[Opening Records for processing section]

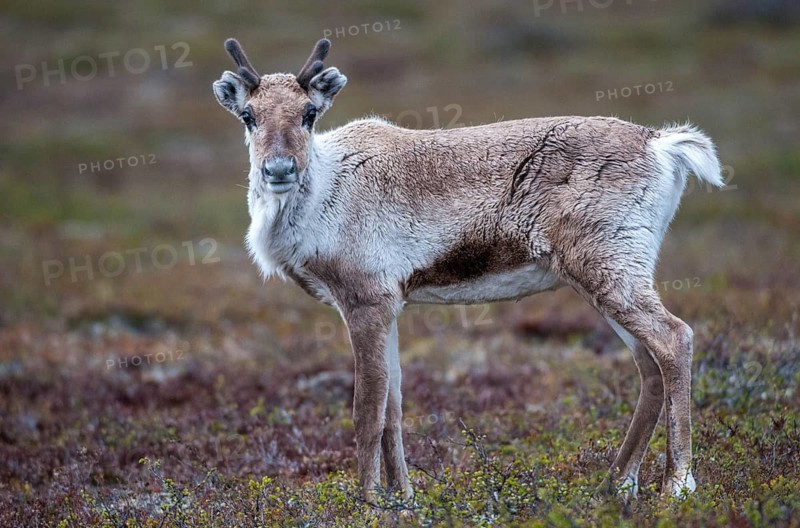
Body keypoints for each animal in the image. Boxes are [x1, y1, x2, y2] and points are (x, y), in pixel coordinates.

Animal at [212, 37, 722, 502]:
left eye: (309, 113)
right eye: (249, 116)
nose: (279, 170)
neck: (325, 189)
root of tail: (662, 144)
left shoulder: (365, 301)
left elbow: (367, 410)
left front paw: (368, 501)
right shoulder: (390, 306)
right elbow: (394, 407)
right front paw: (404, 499)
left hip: (610, 267)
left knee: (675, 338)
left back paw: (677, 485)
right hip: (604, 277)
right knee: (648, 365)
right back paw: (616, 484)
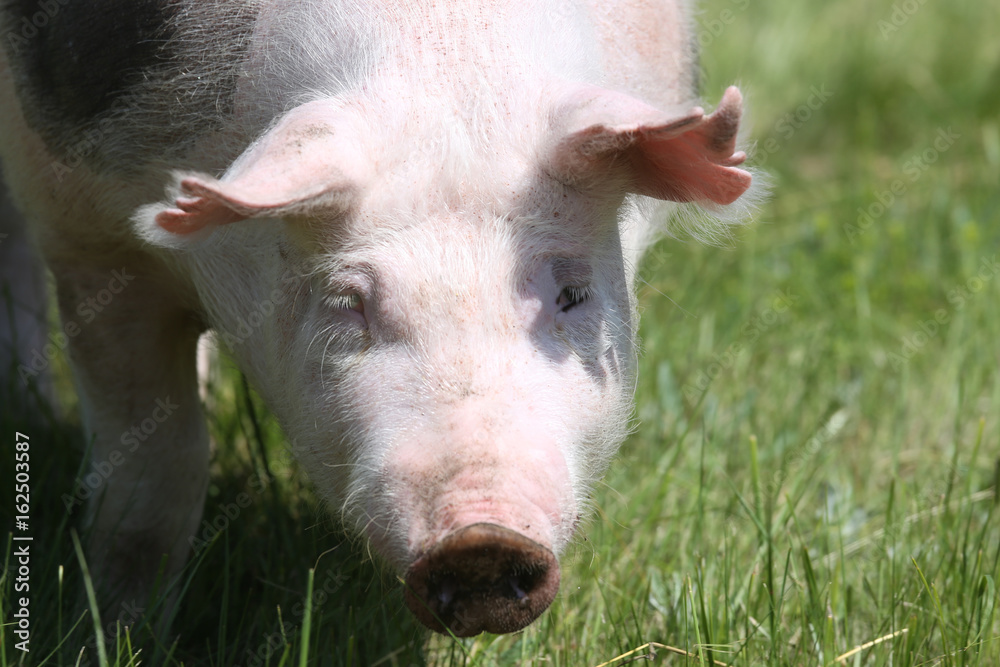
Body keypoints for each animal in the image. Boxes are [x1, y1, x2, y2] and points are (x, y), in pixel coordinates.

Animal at [0, 0, 757, 637]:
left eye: (571, 294)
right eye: (349, 302)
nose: (480, 541)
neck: (444, 40)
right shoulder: (88, 234)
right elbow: (157, 475)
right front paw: (115, 635)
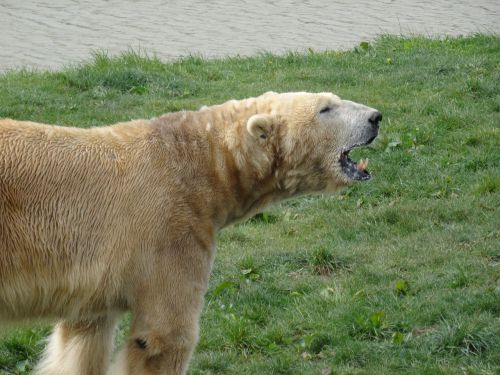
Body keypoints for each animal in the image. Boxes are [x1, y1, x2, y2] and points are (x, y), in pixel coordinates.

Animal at [0, 92, 380, 375]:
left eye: (334, 99)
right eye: (326, 108)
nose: (376, 117)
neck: (199, 162)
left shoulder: (94, 274)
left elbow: (82, 338)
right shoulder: (169, 231)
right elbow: (165, 335)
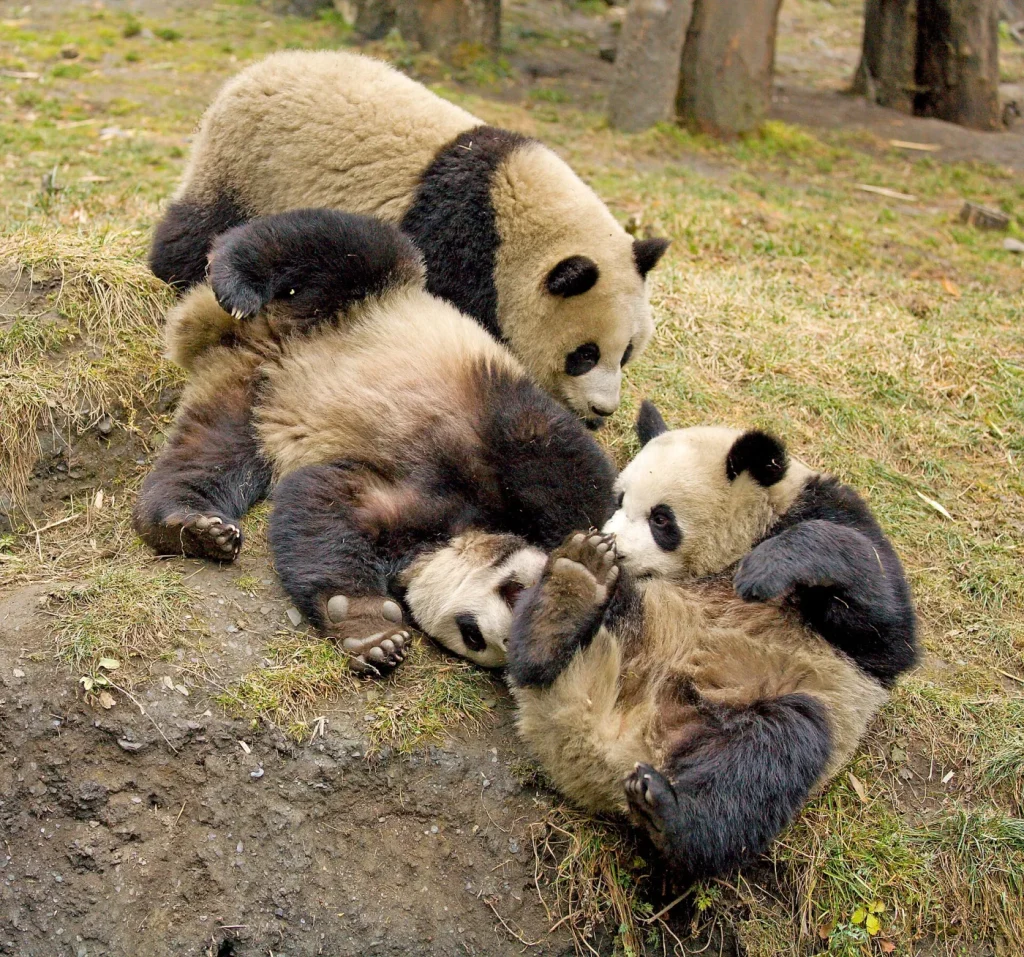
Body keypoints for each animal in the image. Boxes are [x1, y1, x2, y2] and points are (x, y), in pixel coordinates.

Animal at [133, 207, 615, 674]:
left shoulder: (413, 517)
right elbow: (559, 466)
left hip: (244, 398)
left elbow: (325, 503)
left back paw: (188, 525)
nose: (502, 635)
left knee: (208, 451)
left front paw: (368, 632)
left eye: (472, 639)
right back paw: (236, 276)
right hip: (358, 301)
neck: (464, 527)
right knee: (342, 246)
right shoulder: (498, 428)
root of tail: (256, 341)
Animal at [148, 50, 669, 426]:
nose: (603, 410)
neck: (513, 223)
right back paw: (178, 270)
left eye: (627, 353)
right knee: (199, 226)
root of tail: (256, 69)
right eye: (584, 354)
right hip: (246, 164)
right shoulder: (457, 243)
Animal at [505, 401, 918, 883]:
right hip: (640, 615)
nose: (618, 547)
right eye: (620, 499)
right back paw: (572, 588)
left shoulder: (831, 517)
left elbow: (884, 622)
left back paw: (669, 814)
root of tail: (603, 745)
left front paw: (765, 569)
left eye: (661, 519)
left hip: (772, 697)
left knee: (769, 756)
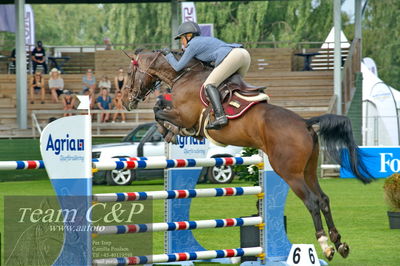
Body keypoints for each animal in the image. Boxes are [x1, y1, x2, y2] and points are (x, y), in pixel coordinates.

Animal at [121, 50, 372, 262]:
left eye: (129, 75)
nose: (125, 101)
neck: (183, 75)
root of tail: (306, 123)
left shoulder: (184, 115)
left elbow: (159, 110)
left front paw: (167, 131)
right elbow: (161, 109)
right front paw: (170, 132)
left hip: (289, 172)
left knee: (312, 201)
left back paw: (326, 246)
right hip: (308, 170)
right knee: (324, 199)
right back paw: (340, 244)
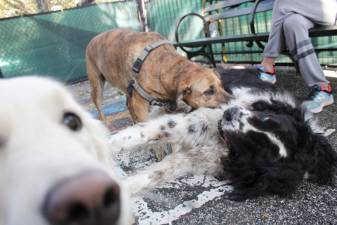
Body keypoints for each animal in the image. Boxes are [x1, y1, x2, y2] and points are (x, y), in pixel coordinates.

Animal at [85, 29, 230, 123]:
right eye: (209, 91)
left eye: (222, 86)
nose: (233, 100)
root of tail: (92, 39)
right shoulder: (140, 104)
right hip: (97, 85)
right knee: (100, 107)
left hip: (128, 88)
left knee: (128, 105)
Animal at [109, 69, 334, 200]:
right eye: (267, 118)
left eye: (255, 145)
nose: (230, 114)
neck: (223, 142)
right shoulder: (200, 119)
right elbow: (142, 133)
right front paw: (108, 142)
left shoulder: (192, 157)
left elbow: (155, 174)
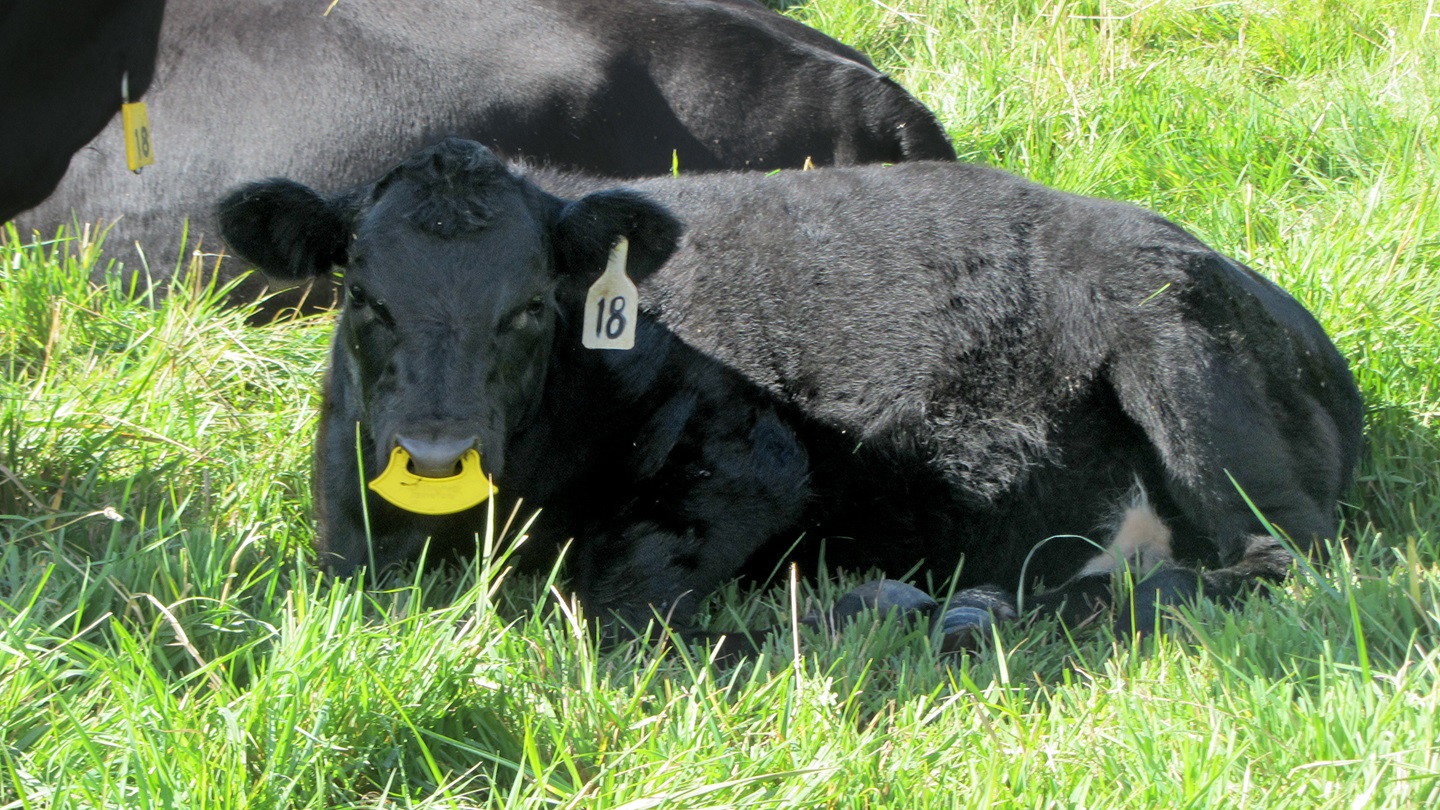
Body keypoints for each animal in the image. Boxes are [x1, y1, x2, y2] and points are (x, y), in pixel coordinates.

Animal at [217, 138, 1363, 648]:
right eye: (363, 296)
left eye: (531, 307)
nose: (434, 452)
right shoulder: (341, 547)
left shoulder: (757, 454)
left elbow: (619, 602)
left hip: (1182, 368)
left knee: (1277, 564)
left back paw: (986, 605)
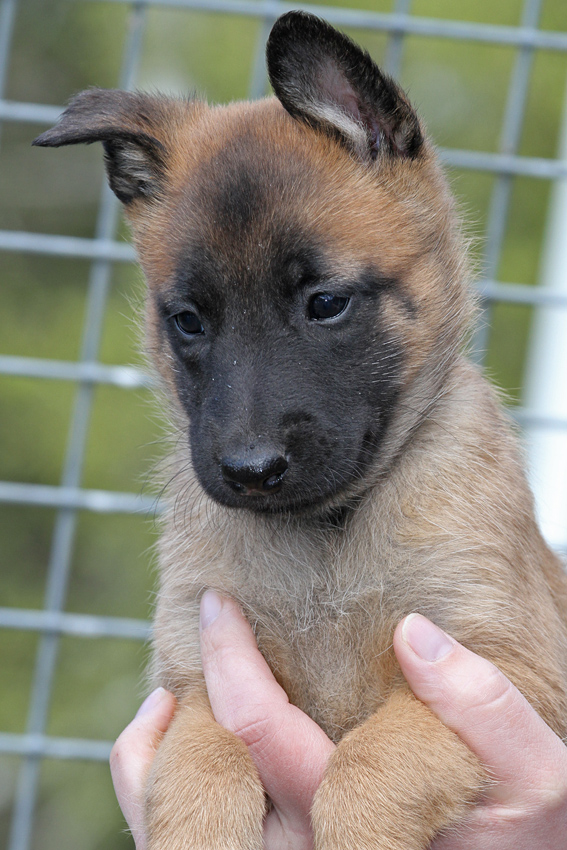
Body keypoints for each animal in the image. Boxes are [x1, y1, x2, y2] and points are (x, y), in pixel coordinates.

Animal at [34, 13, 567, 848]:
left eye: (324, 303)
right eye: (188, 322)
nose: (250, 470)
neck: (327, 540)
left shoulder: (508, 670)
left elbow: (369, 768)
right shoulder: (194, 688)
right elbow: (199, 774)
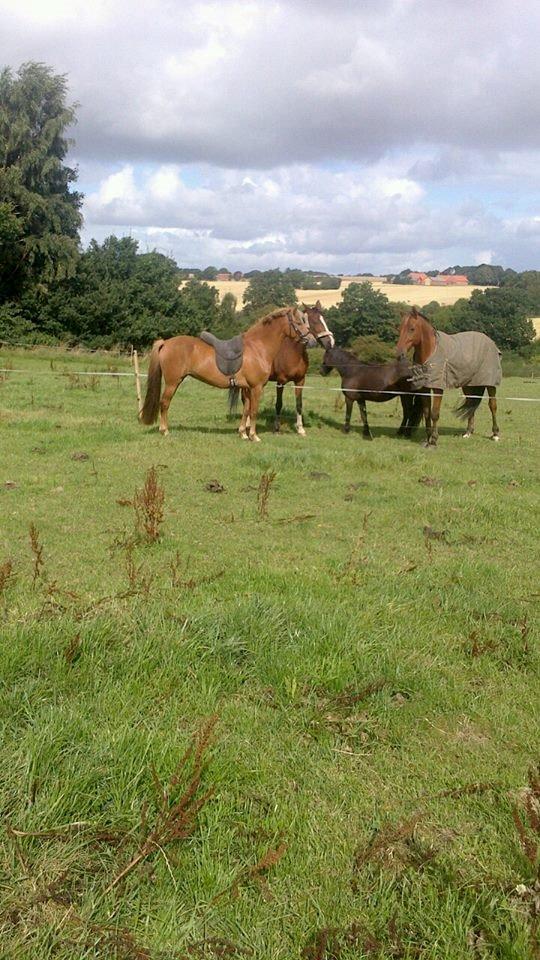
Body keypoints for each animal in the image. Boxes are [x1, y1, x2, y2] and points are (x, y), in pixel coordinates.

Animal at [139, 306, 314, 440]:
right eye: (299, 322)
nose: (311, 340)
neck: (258, 347)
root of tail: (165, 342)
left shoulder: (247, 388)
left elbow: (246, 410)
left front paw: (243, 433)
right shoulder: (256, 387)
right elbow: (254, 411)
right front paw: (254, 436)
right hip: (172, 382)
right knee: (164, 403)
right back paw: (165, 431)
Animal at [268, 300, 334, 436]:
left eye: (323, 319)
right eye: (314, 321)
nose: (330, 342)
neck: (293, 353)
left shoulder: (300, 381)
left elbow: (299, 404)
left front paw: (300, 429)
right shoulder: (280, 382)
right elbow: (278, 404)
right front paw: (276, 428)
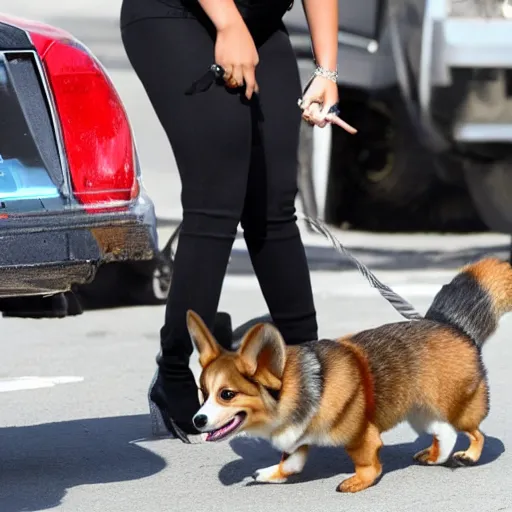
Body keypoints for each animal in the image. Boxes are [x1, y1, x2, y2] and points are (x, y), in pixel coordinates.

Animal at [186, 258, 512, 494]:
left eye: (227, 394)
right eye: (203, 393)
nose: (196, 421)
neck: (299, 386)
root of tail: (451, 324)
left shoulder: (360, 437)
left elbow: (368, 463)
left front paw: (358, 481)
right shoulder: (298, 438)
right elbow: (290, 464)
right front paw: (270, 474)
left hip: (455, 406)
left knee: (474, 432)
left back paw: (468, 456)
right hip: (421, 412)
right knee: (445, 433)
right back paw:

[Closing Records for processing section]

Leave the pictures out and write out every entry exactly as given.

Body keypoints for each animal in the image. Boxes are [x1, y1, x2, y2] and points are (x, y), in pixel coordinates.

Animal at [212, 37, 722, 502]:
left eye: (309, 113)
right eye: (249, 116)
nose: (279, 170)
neck: (325, 189)
root of tail: (662, 144)
left shoulder: (365, 301)
left elbow: (367, 410)
left front paw: (368, 501)
right shoulder: (390, 306)
right elbow: (394, 407)
right front paw: (404, 499)
left hip: (610, 267)
left knee: (675, 338)
left back paw: (677, 485)
right hip: (604, 277)
right knee: (648, 365)
right back paw: (616, 484)
Body keypoints for each animal in the image. Boxes are [x1, y1, x2, y2] and points are (x, y), in pixel coordinates.

Animal at [0, 0, 757, 637]:
left eye: (571, 294)
right eye: (349, 302)
nose: (480, 541)
neck: (444, 40)
right shoulder: (88, 234)
right elbow: (157, 475)
right front paw: (115, 635)
Body keypoints for each animal in the image. Boxes are [x1, y1, x2, y2] and points are (x, y), in pixel coordinates.

Animal at [0, 92, 380, 375]:
left eye: (334, 99)
right eye: (326, 108)
nose: (376, 117)
neck: (199, 162)
left shoulder: (94, 274)
left elbow: (82, 338)
right shoulder: (169, 231)
right elbow: (165, 335)
Body keypoints for each animal in the image. Boxes are [x1, y1, x2, y2] and points are (x, y), in pixel coordinates.

Animal at [133, 207, 615, 674]:
left shoulder: (413, 517)
right elbow: (559, 466)
left hip: (244, 398)
left elbow: (325, 503)
left back paw: (188, 525)
nose: (502, 635)
left knee: (208, 451)
left front paw: (368, 632)
left eye: (472, 639)
right back paw: (236, 276)
right hip: (358, 301)
neck: (464, 527)
right knee: (342, 246)
right shoulder: (498, 428)
root of tail: (256, 341)
Animal at [148, 50, 669, 426]:
nose: (603, 410)
neck: (513, 223)
right back paw: (178, 270)
left eye: (627, 353)
right knee: (199, 226)
root of tail: (256, 69)
right eye: (584, 354)
right hip: (246, 164)
right shoulder: (457, 243)
Animal at [505, 401, 918, 883]:
right hip: (640, 615)
nose: (618, 547)
right eye: (620, 499)
right back paw: (572, 588)
left shoulder: (831, 517)
left elbow: (884, 622)
left back paw: (669, 814)
root of tail: (603, 745)
left front paw: (765, 569)
left eye: (661, 519)
left hip: (772, 697)
left knee: (769, 756)
Body keypoints for each animal in the image. Boxes are [x1, y1, x2, y2] and points are (x, y), in pixel coordinates.

Animal at [121, 50, 372, 262]:
left eye: (129, 75)
nose: (125, 101)
neck: (183, 75)
root of tail: (306, 123)
left shoulder: (184, 115)
left elbow: (159, 110)
left front paw: (167, 131)
right elbow: (161, 109)
right front paw: (170, 132)
left hip: (289, 172)
left knee: (312, 201)
left back paw: (326, 246)
right hip: (308, 170)
right knee: (324, 199)
right back paw: (340, 244)
Body keypoints for each animal in the image. Boxes are [x1, y1, x2, y2] and points are (x, y), in pixel coordinates.

Animal at [85, 29, 230, 123]:
right eye: (209, 91)
left eye: (222, 86)
nose: (233, 100)
root of tail: (92, 39)
right shoulder: (140, 104)
right hip: (97, 85)
right knee: (100, 107)
left hip: (128, 88)
left knee: (128, 105)
Animal at [109, 69, 334, 200]:
right eye: (267, 118)
left eye: (255, 145)
nose: (230, 114)
neck: (223, 142)
right shoulder: (200, 119)
right elbow: (142, 133)
right front paw: (108, 142)
left shoulder: (192, 157)
left elbow: (155, 174)
Body keypoints for each animal in the image. Boxes are [x1, y1, x2, y2] and points are (x, y), in pixel coordinates.

Animal at [217, 138, 1363, 648]:
right eye: (363, 296)
left eye: (531, 307)
nose: (434, 452)
right shoulder: (341, 547)
left shoulder: (757, 454)
left elbow: (619, 602)
left hip: (1182, 368)
left knee: (1277, 564)
left back paw: (986, 605)
Body keypoints for each animal in the image. Boxes are [x1, y1, x2, y2] and points are (x, y), in pixel coordinates.

Animal at [34, 13, 567, 848]:
left eye: (324, 303)
right eye: (188, 322)
nose: (250, 470)
neck: (327, 540)
left shoulder: (508, 670)
left elbow: (369, 768)
right shoulder: (194, 688)
right elbow: (199, 774)
Body keypoints for each animal in the image. Boxes are [x1, y1, x2, y2] and points are (x, y), in pixel coordinates.

Animal at [139, 306, 314, 440]:
right eye: (299, 322)
nose: (311, 340)
neck: (258, 347)
root of tail: (165, 342)
left shoulder: (247, 388)
left elbow: (246, 410)
left front paw: (243, 433)
right shoulder: (256, 387)
right elbow: (254, 411)
right front paw: (254, 436)
right hip: (172, 382)
right knee: (164, 403)
right back paw: (165, 431)
Animal at [268, 300, 334, 436]:
left eye: (323, 319)
right eye: (314, 321)
nose: (330, 342)
neck: (293, 353)
left shoulder: (300, 381)
left elbow: (299, 404)
left front paw: (300, 429)
right shoulder: (280, 382)
right elbow: (278, 404)
right front paw: (276, 428)
Body keypoints for each animal in the image. Boxes are [x1, y1, x2, y2] and points are (x, y), in pixel coordinates.

Animal at [186, 258, 512, 494]:
left eye: (227, 394)
right eye: (203, 393)
nose: (196, 421)
neck: (299, 386)
root of tail: (451, 324)
left shoulder: (360, 437)
left elbow: (368, 463)
left front paw: (358, 481)
right shoulder: (298, 438)
right elbow: (290, 464)
right front paw: (270, 474)
left hip: (455, 406)
left knee: (474, 432)
left back paw: (468, 456)
right hip: (421, 412)
right knee: (445, 433)
right back paw:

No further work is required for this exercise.